[[ THE DATA open ]]
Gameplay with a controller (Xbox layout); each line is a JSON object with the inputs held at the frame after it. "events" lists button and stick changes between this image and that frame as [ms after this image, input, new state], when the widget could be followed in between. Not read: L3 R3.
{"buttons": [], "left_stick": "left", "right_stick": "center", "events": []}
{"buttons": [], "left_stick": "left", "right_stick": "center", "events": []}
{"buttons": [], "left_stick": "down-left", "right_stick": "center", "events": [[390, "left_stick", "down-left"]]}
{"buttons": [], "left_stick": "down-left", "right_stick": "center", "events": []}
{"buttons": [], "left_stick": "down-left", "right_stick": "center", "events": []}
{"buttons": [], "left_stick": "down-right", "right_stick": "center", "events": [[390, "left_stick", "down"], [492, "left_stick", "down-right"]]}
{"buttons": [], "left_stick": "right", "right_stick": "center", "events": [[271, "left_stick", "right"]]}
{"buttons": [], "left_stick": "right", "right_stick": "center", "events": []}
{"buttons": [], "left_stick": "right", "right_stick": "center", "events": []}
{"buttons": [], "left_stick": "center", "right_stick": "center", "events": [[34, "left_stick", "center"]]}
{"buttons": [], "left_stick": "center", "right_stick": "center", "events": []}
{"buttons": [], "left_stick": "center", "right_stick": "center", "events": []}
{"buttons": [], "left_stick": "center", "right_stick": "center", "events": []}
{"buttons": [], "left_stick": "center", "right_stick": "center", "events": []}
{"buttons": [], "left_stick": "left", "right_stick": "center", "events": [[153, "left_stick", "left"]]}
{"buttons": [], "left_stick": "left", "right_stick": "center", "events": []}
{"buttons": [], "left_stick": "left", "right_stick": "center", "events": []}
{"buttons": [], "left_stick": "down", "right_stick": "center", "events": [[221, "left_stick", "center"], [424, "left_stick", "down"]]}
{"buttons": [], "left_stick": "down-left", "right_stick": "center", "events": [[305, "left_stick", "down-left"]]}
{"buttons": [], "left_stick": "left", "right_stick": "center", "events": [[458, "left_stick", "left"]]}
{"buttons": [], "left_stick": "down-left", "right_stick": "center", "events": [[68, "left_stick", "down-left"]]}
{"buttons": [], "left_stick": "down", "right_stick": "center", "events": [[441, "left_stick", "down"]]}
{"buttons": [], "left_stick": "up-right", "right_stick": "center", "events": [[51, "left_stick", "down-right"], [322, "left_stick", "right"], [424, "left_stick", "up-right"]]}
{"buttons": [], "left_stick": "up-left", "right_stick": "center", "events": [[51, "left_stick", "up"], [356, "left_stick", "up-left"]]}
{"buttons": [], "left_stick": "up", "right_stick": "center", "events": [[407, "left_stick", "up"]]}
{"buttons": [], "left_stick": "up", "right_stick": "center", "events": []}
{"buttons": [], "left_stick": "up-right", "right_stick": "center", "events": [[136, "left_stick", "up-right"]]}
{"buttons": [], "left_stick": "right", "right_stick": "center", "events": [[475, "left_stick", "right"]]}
[[ THE DATA closed ]]
(EXERCISE) An exact copy of every record is required here.

(PROBLEM SOLUTION)
Gameplay with a controller (Xbox layout); each line is a JSON object with the inputs held at the frame after it. "events" lists button and stick changes between this image and that frame as [ms after this image, input, new state], when the widget could be followed in between. Not read: L3 R3.
{"buttons": [], "left_stick": "left", "right_stick": "center", "events": []}
{"buttons": [], "left_stick": "left", "right_stick": "center", "events": []}
{"buttons": [], "left_stick": "down-left", "right_stick": "center", "events": [[390, "left_stick", "down-left"]]}
{"buttons": [], "left_stick": "down-left", "right_stick": "center", "events": []}
{"buttons": [], "left_stick": "down-left", "right_stick": "center", "events": []}
{"buttons": [], "left_stick": "down-right", "right_stick": "center", "events": [[390, "left_stick", "down"], [492, "left_stick", "down-right"]]}
{"buttons": [], "left_stick": "right", "right_stick": "center", "events": [[271, "left_stick", "right"]]}
{"buttons": [], "left_stick": "right", "right_stick": "center", "events": []}
{"buttons": [], "left_stick": "right", "right_stick": "center", "events": []}
{"buttons": [], "left_stick": "center", "right_stick": "center", "events": [[34, "left_stick", "center"]]}
{"buttons": [], "left_stick": "center", "right_stick": "center", "events": []}
{"buttons": [], "left_stick": "center", "right_stick": "center", "events": []}
{"buttons": [], "left_stick": "center", "right_stick": "center", "events": []}
{"buttons": [], "left_stick": "center", "right_stick": "center", "events": []}
{"buttons": [], "left_stick": "left", "right_stick": "center", "events": [[153, "left_stick", "left"]]}
{"buttons": [], "left_stick": "left", "right_stick": "center", "events": []}
{"buttons": [], "left_stick": "left", "right_stick": "center", "events": []}
{"buttons": [], "left_stick": "down", "right_stick": "center", "events": [[221, "left_stick", "center"], [424, "left_stick", "down"]]}
{"buttons": [], "left_stick": "down-left", "right_stick": "center", "events": [[305, "left_stick", "down-left"]]}
{"buttons": [], "left_stick": "left", "right_stick": "center", "events": [[458, "left_stick", "left"]]}
{"buttons": [], "left_stick": "down-left", "right_stick": "center", "events": [[68, "left_stick", "down-left"]]}
{"buttons": [], "left_stick": "down", "right_stick": "center", "events": [[441, "left_stick", "down"]]}
{"buttons": [], "left_stick": "up-right", "right_stick": "center", "events": [[51, "left_stick", "down-right"], [322, "left_stick", "right"], [424, "left_stick", "up-right"]]}
{"buttons": [], "left_stick": "up-left", "right_stick": "center", "events": [[51, "left_stick", "up"], [356, "left_stick", "up-left"]]}
{"buttons": [], "left_stick": "up", "right_stick": "center", "events": [[407, "left_stick", "up"]]}
{"buttons": [], "left_stick": "up", "right_stick": "center", "events": []}
{"buttons": [], "left_stick": "up-right", "right_stick": "center", "events": [[136, "left_stick", "up-right"]]}
{"buttons": [], "left_stick": "right", "right_stick": "center", "events": [[475, "left_stick", "right"]]}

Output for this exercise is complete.